As far as I know, there is no word for this specific example of using a word twice in a humorous way.

I can, however, point you to similar sentences which exhibit the same kind of humor, and explain why they all are funny. One might group them under the heading of quasi-Moore paradoxes or performative contradictions.

First, let's analyze your sentence. With the nucleus of the sentence, the speaker affirms that he never called a particular person a bastard. With the right dislocation, however, the speaker does call that person a bastard. The humor derives from the incongruity between the nucleus's implication that the speaker does not think the person in question is a bastard and the dislocation's implication that he does (at least now) think the person is a bastard.

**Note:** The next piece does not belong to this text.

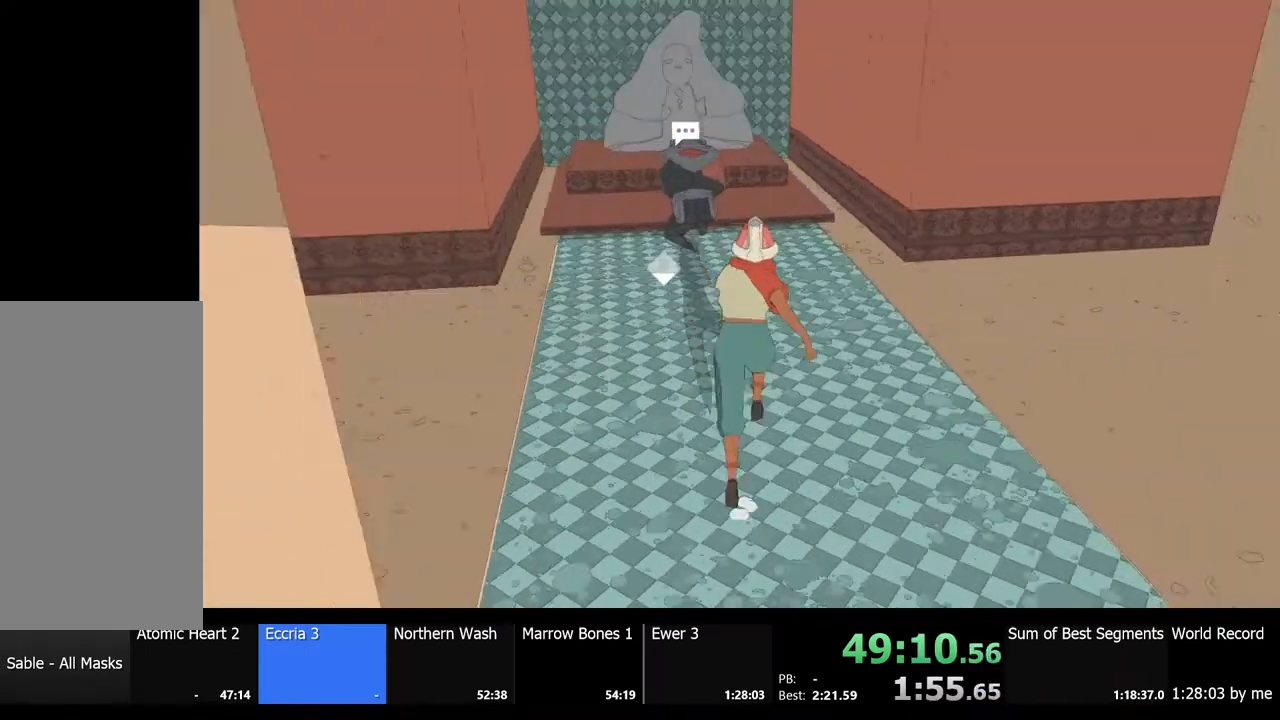
{"keys": ["e"], "mouse": [], "events": [[467, "e", "down"], [500, "shift", "up"], [500, "w", "up"]]}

A related sentence comes in the form of Moore's paradox:

  1. It's raining, but I don't believe it.

The (mild) humor of this sentence comes from the incongruity of a speaker using the first part of a sentence to affirm "it's raining", which implies that he believes that it's raining (speakers typically only affirm things that they believe), then using the second part of the sentence to reveal that he doesn't believe what he just affirmed.

In the language of speech act theory, one would say that the speaker violated the felicity conditions associated with affirming "it's raining," one of which is believing that it's raining. Another way of putting this is that the speaker's act (or sentence) is a performative contradiction.

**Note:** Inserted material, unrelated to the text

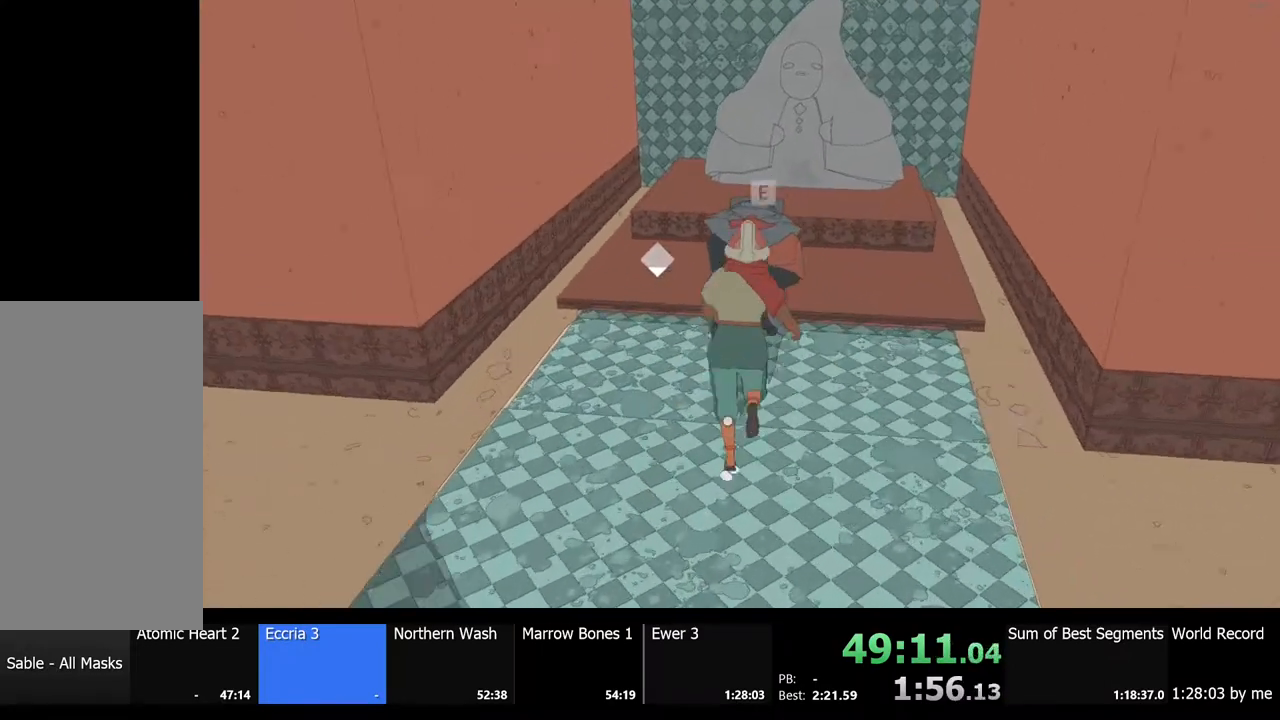
{"keys": ["e"], "mouse": ["left"], "events": [[33, "e", "up"], [100, "mouse_left", "down"], [167, "e", "down"], [200, "e", "up"], [200, "mouse_left", "up"], [267, "mouse_left", "down"], [333, "e", "down"], [333, "mouse_left", "up"], [367, "e", "up"], [433, "mouse_left", "down"], [500, "e", "down"]]}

This kind of incongruity can happen not just with affirmation, but also with imperatives. One of the felicity conditions of uttering an imperative is to think that the person being directed is able to perform what's ordered of them. Violating this felicity condition can lead to (mildly) humorous sentences like:

  1. Pick up that car, although I know you can't.

Returning to your sentence, one of the felicity conditions of performing an emotive speech act (like uttering "ouch!", "oops!", or "damn!", or using an emotive term like "fuck" or "bastard") is to be in the appropriate emotive state. In your example, there is an incongruity because with the first part of the sentence ("I never called him a bastard") the speaker suggests that he's not (or was not) in a certain emotive state, but he betrays this suggestion in the second part of the sentence ("the bastard!"), which does suggest he's in that emotive state.

While your sentence is not exactly Moore's paradox, since the nucleus of the sentence, being past tense, doesn't strictly commit the speaker to the opposite felicity conditions of the dislocation, the following variant of it would be closer to Moore's paradox:

  1. I don't think he's a bastard, the bastard!

Because the nucleus and the dislocation are "of the same tense", we can regard their felicity conditions as being genuinely incompatible. The result is a performative contradiction.

These types of incongruities between the felicity conditions of various parts of utterances are a very rich source of humor.